我们知道src/backend/commands/analyze.c文件中do_analyze_rel函数的采样工作是由如下工作完成:

/* Acquire the sample rows */
rows = (HeapTuple *) palloc(targrows * sizeof(HeapTuple));
if (inh) numrows = acquire_inherited_sample_rows(onerel, elevel, rows, targrows, &totalrows, &totaldeadrows);
else numrows = (*acquirefunc) (onerel, elevel, rows, targrows, &totalrows, &totaldeadrows);

这里分析以下acquire_sample_rows的主要流程,先看一下注释,该函数用于从表中获取一份随机采样的样本,采样的元组存放于形参rows中,采样的真实行数通过返回值返回,同样估计的live和dead行数通过totalrows和totaldeadrows返回。自2004年5月起,我们使用了一种新的两阶段方法:第一阶段选择最多targrows个随机块random blocks(或所有块,如果没有那么多)。第二阶段扫描这些块并使用Vitter算法创建一个targrows 行的随机样本 (或更少,如果块样本中的行较少)。这两个阶段同时执行:每个块在第一阶段返回其编号时立即处理,并且在读取行时,第二阶段控制哪些行要插入到样本中。尽管每一行进入最终样本的机会均等,但这种抽样方法并不完美:并非每个可能的样本都有均等的机会被选中。对于大表,样本所代表的不同块的数量往往太少。
总结一下分为两个阶段进行采集:阶段一随机选择包含目标采样行数的数据块;阶段二对每一个数据块使用 Vitter 算法按行随机采样数据。

Knuth’s Algorithm S算法采样数据块

随机数算法使用的是Knuth’s Algorithm S,具体流程如下: 设k为样本大小, K为抽样对象大小, i为当前对象,V生成的0-1之间的随机数

while i < k
p = k/(K - i);
if V < p
pick it
k--;
i++

postgresql源码使用BlockSamplerData存储如上算法需要的变量,​​void BlockSampler_Init(BlockSampler bs, BlockNumber nblocks, int samplesize, long randseed)​​函数将bs->N设置为nblocks作为抽样对象大小(表总的数据块)、将bs->n设置为samplesize作为样本大小(采样目标行数)、bs->t设置为0、bs->m设置为0。

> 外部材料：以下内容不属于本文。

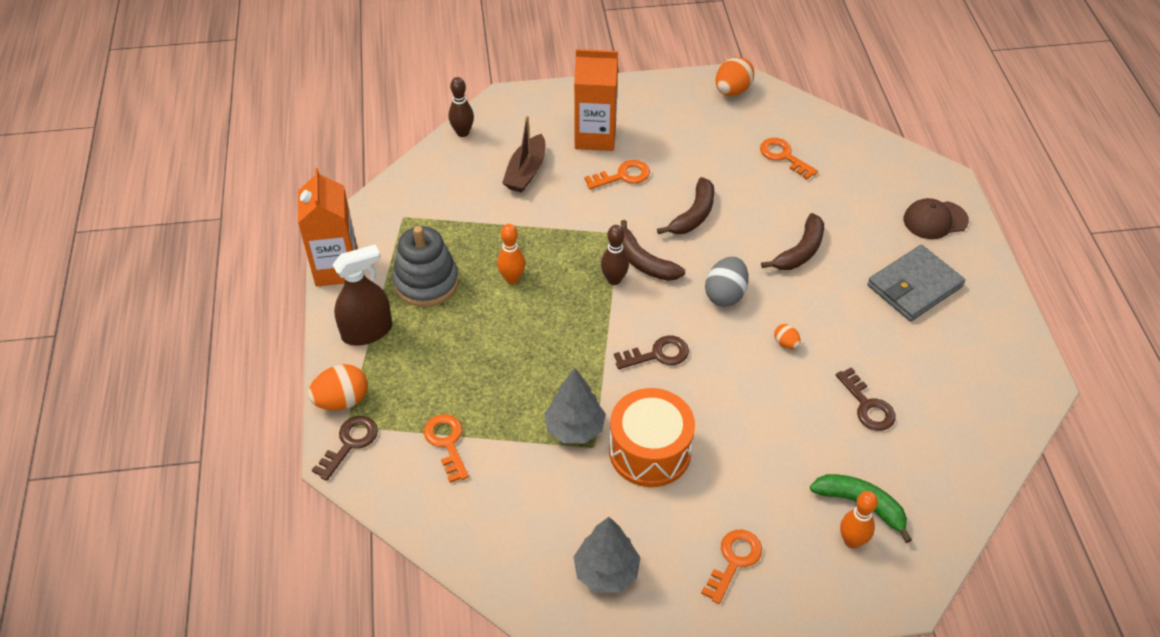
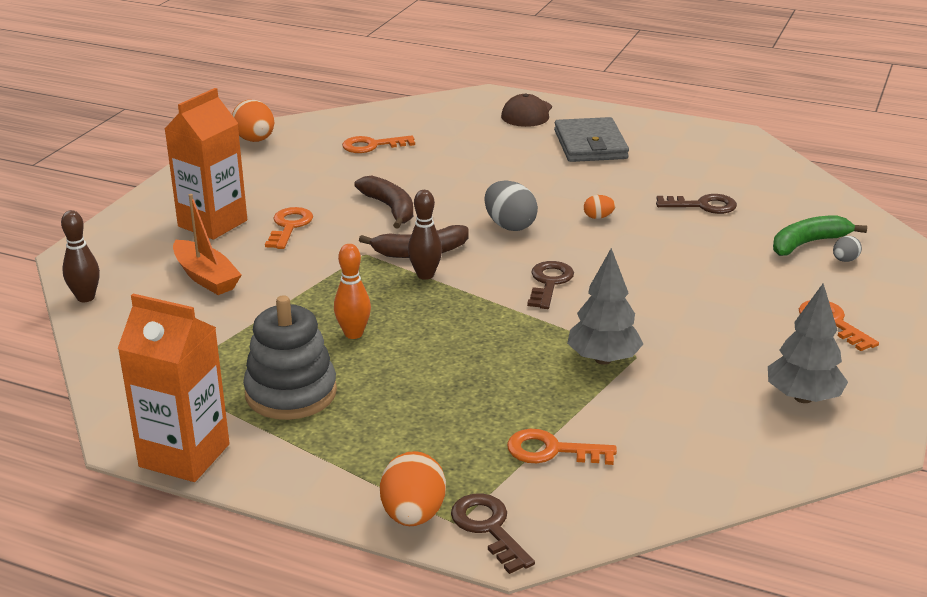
camera: 60 degrees left, 20 degrees down
brown spray bottle [332,245,392,346] -> none
brown boat [502,115,545,192] -> orange boat [173,194,242,295]
orange drum [609,388,695,487] -> none
brown banana [761,213,824,270] -> none
orange bowling pin [840,491,878,549] -> grey egg [833,236,862,262]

random()函数返回的随机数设置到bs->randstate中。

typedef struct{
BlockNumber N; /* number of blocks, known in advance */ // 抽样对象大小
int n; /* desired sample size */
BlockNumber t; /* current block number */
int m; /* blocks selected so far */
SamplerRandomState randstate; /* random generator state */
} BlockSamplerData;
typedef unsigned short SamplerRandomState[3];

算法主要流程如下所示,BlockSampler_HasMore函数只包含一行代码​​return (bs->t < bs->N) && (bs->m < bs->n)​​​,其中​​(bs->m < bs->n)​​​就是代表Knuth’s Algorithm S算法中的​​i < k​​​,而​​(bs->t < bs->N)​​确保采样的块号不超过表总数据块数。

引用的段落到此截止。